Nonetheless, people like Tan are optimistic about the future of CBD in the country, particularly in the beauty industry. “Nowadays, CBD is considered an ‘all-purpose ingredient’ [for beauty] in the Western world,” says Tan. “It not only has a therapeutic effect on skin diseases, but is also effective in terms of oil control, acne, and skin whitening.
While research and development for all types of products using CBD is technically legal, only beauty products with CBD are legal to sell in China.
“Since 2015, ‘hemp leaf extraction’ can be legally used in cosmetics,” says Tan. “And because the cosmetics industry is so huge in China, we have a good shot in this business.”

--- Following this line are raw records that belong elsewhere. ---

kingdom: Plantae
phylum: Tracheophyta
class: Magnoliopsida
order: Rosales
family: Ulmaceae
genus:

He adds however that pharmaceuticals and health products remain the company’s biggest priority at the moment.
All of this points to the crux of China’s argument for the widespread legalization of industrial hemp farming and CBD use in medicine: health.
Many tout the benefits of CBD in treating conditions like epilepsy and Alzheimer’s, as well as providing pain relief, though research on some of these claims is as of yet inconclusive. According to a report by Global Times, China holds 309 of the world’s 606 hemp-related patents, but due to legal restrictions, Chinese-made food and medicine containing CBD can only find a market outside of the country, in places like the US and the EU.
As Tan puts it, “the hemp industry is a health industry. Nothing will keep us from the pursuit of health.”